To explain the third reason, Domise evokes the saying, the enemy of my enemy is my friend. African-Canadians see the mayor as a political Robin Hood, an “upraised middle finger” to the entrenched downtown power structure. Ford positions himself against the (largely white) Toronto establishment, even while dropping N-bombs. He hired Eugene Jones, an African-American from Detroit, at $250,000 a year to run Toronto Community Housing, and when Jones was forced out last spring, following an ombudsman’s report citing mismanagement, the mayor played the race card. A furious Ford warned that subsidized housing projects might explode in violence to protest the firing of a black man. Domise’s translation: “You got to let me control these kids—I’m protecting the black community’s [interests] and simultaneously protecting the white community from the blacks.”

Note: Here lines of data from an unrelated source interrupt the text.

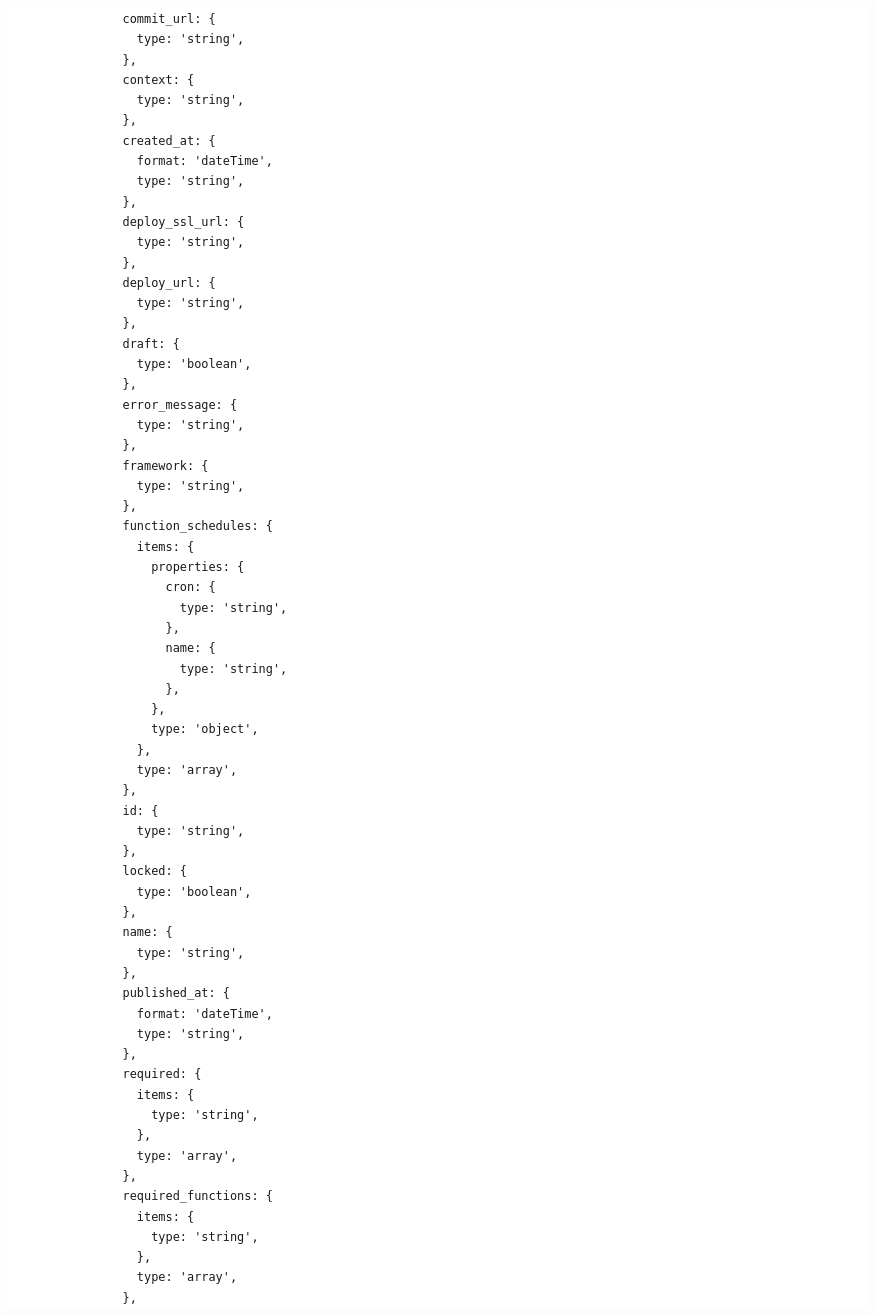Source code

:                     commit_url: {
                      type: 'string',
                    },
                    context: {
                      type: 'string',
                    },
                    created_at: {
                      format: 'dateTime',
                      type: 'string',
                    },
                    deploy_ssl_url: {
                      type: 'string',
                    },
                    deploy_url: {
                      type: 'string',
                    },
                    draft: {
                      type: 'boolean',
                    },
                    error_message: {
                      type: 'string',
                    },
                    framework: {
                      type: 'string',
                    },
                    function_schedules: {
                      items: {
                        properties: {
                          cron: {
                            type: 'string',
                          },
                          name: {
                            type: 'string',
                          },
                        },
                        type: 'object',
                      },
                      type: 'array',
                    },
                    id: {
                      type: 'string',
                    },
                    locked: {
                      type: 'boolean',
                    },
                    name: {
                      type: 'string',
                    },
                    published_at: {
                      format: 'dateTime',
                      type: 'string',
                    },
                    required: {
                      items: {
                        type: 'string',
                      },
                      type: 'array',
                    },
                    required_functions: {
                      items: {
                        type: 'string',
                      },
                      type: 'array',
                    },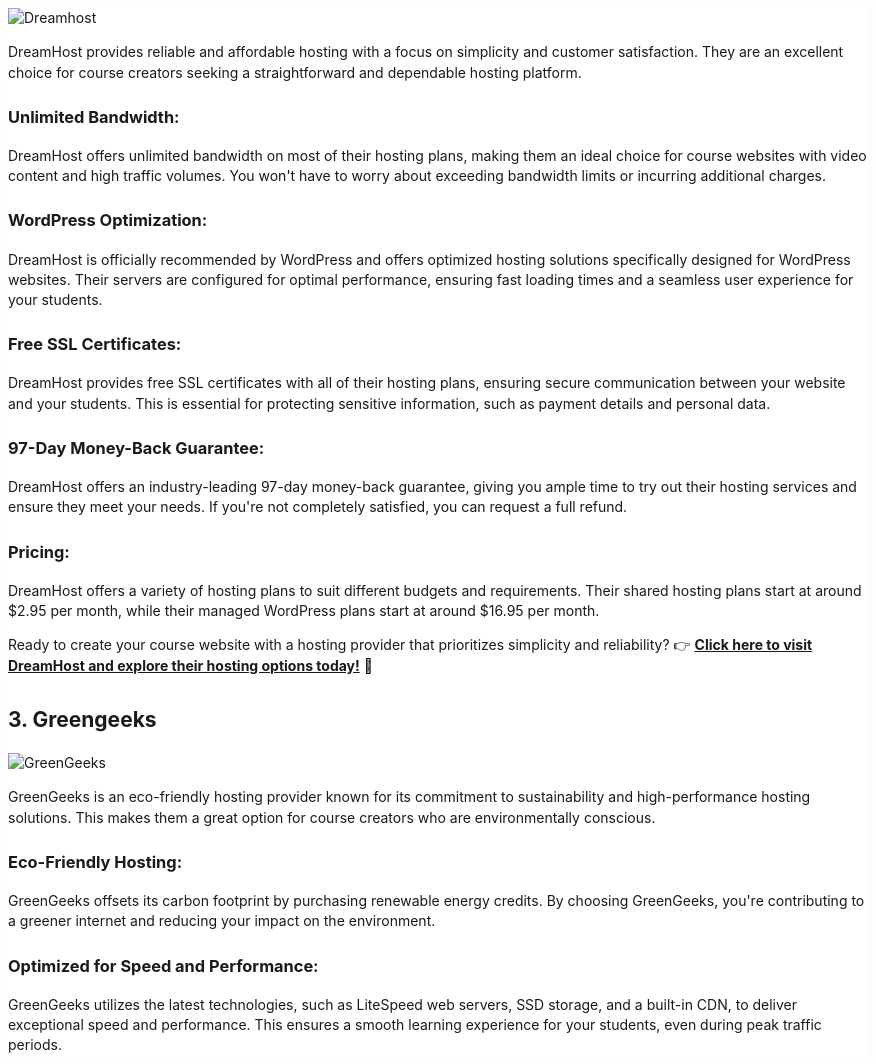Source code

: ![Dreamhost](https://i.imgur.com/rXIg8ip.jpeg "Dreamhost Hosting")

DreamHost provides reliable and affordable hosting with a focus on simplicity and customer satisfaction. They are an excellent choice for course creators seeking a straightforward and dependable hosting platform.

### Unlimited Bandwidth:
DreamHost offers unlimited bandwidth on most of their hosting plans, making them an ideal choice for course websites with video content and high traffic volumes. You won't have to worry about exceeding bandwidth limits or incurring additional charges.

### WordPress Optimization:
DreamHost is officially recommended by WordPress and offers optimized hosting solutions specifically designed for WordPress websites. Their servers are configured for optimal performance, ensuring fast loading times and a seamless user experience for your students.

### Free SSL Certificates:
DreamHost provides free SSL certificates with all of their hosting plans, ensuring secure communication between your website and your students. This is essential for protecting sensitive information, such as payment details and personal data.

### 97-Day Money-Back Guarantee:
DreamHost offers an industry-leading 97-day money-back guarantee, giving you ample time to try out their hosting services and ensure they meet your needs. If you're not completely satisfied, you can request a full refund.

### Pricing:
DreamHost offers a variety of hosting plans to suit different budgets and requirements. Their shared hosting plans start at around $2.95 per month, while their managed WordPress plans start at around $16.95 per month.

Ready to create your course website with a hosting provider that prioritizes simplicity and reliability? 👉 **[Click here to visit DreamHost and explore their hosting options today!](https://snipitx.com/dreamhost-jy)** 🚀

## 3. Greengeeks

![GreenGeeks](https://i.imgur.com/eEwuntu.jpg "GreenGeeks Hosting")

GreenGeeks is an eco-friendly hosting provider known for its commitment to sustainability and high-performance hosting solutions. This makes them a great option for course creators who are environmentally conscious.

### Eco-Friendly Hosting:
GreenGeeks offsets its carbon footprint by purchasing renewable energy credits. By choosing GreenGeeks, you're contributing to a greener internet and reducing your impact on the environment.

### Optimized for Speed and Performance:
GreenGeeks utilizes the latest technologies, such as LiteSpeed web servers, SSD storage, and a built-in CDN, to deliver exceptional speed and performance. This ensures a smooth learning experience for your students, even during peak traffic periods.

Domise decided to run in the Ford stronghold because, as he puts it, he believed someone needed to step up to challenge Ford’s behaviour. To bring his grandmother around, Domise spent an hour spelling out Rob Ford’s voting record—opposing community funding and badmouthing neighbourhood outreach as “hug-a-thug” programs while hugging actual thugs. But he isn’t sure how he’s going to convert enough voters to win. “I can’t have an in-depth conversation with every individual,” he says wearily.

Meanwhile, Rob Ford, now fluent in rehab-speak, insists his racist remarks were his “chronicle illness” talking. In the mayor’s first post-rehab interview, Dwight Drummond, a black anchor at CBC News Toronto, pressed him gently: “If those things aren’t in your heart, why are they coming out of your mouth with such frequency?” Ford replied, “When you have this disease…you say things that aren’t you.” But that’s nonsense: alcohol and drugs aren’t aliens who hijack your brain. They lessen inhibitions and eliminate social filters that restrain you from blurting out your innermost thoughts, unleashing the true you.

Ford’s two months in rehab showed us that the city—and city council—can dysfunction just fine without him. For me, it’s not complicated: Ford is a dangerous anachronism, the worst person to be our city’s mayor.